Closed psyhtest closed 4 years ago
Just a note that generating a fake dataset with only two day's worth of data required a bit of effort. Despite num_days
being a command line parameter to quickgen.py
, it is actually hardcoded for kaggle, terabyte0875 and terabyte.
@mnaumovfb please share your thoughts on this. Taking a day to run accuracy checking seems extreme.
Even though the Criteo Terabyte dataset has ~400GB, the inference run is done only on the 1st half of the last day ~8GB = 400GB/ (24*2) days. The 2nd half of the last day is used for quantization calibration (I will add the instructions for it shortly).

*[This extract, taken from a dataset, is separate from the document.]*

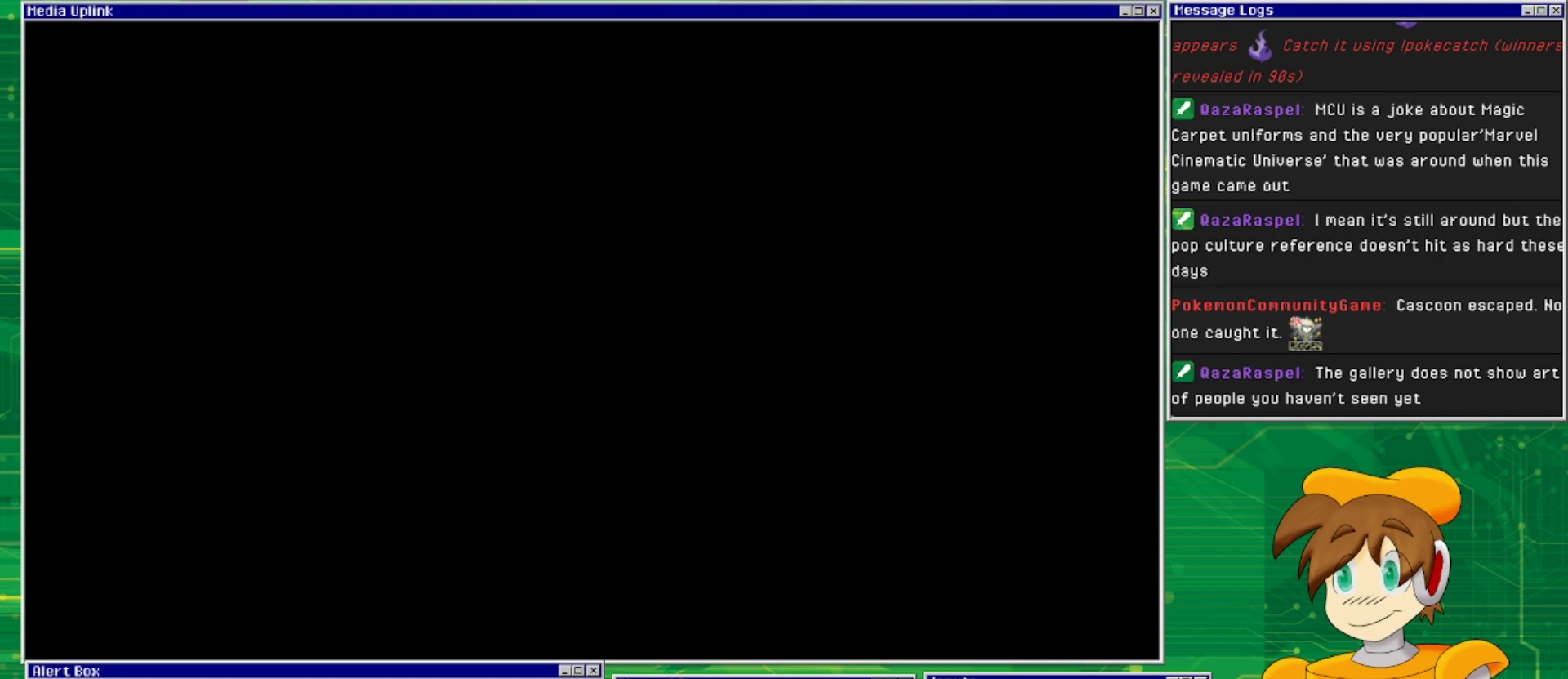
{"buttons": [], "events": [[100, "DPAD_LEFT", "up"]]}
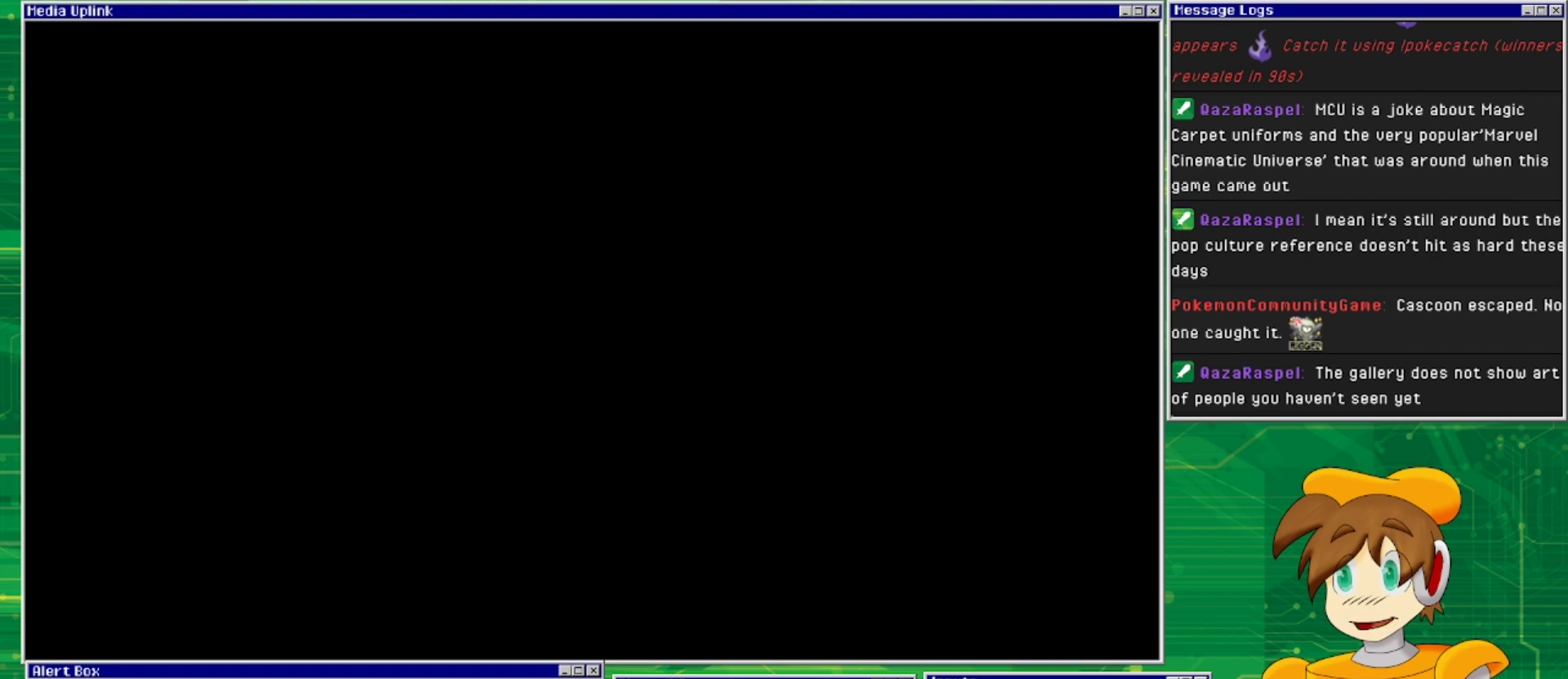
{"buttons": ["DPAD_LEFT"], "events": [[133, "DPAD_LEFT", "down"]]}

Having said that, the code does need access to the full dataset, so that it can pre-process it (including the last day). Therefore, the quickgen will generate all 24 days of data for --profile=terabyte[0875]
option, using random numbers to fill-in these days. The quantity of samples per day is controlled by --num-samples
parameter and can be as low as 4096 (default). To summarize, the code needs to see all 24 days, but the number of samples per day can be as small as needed.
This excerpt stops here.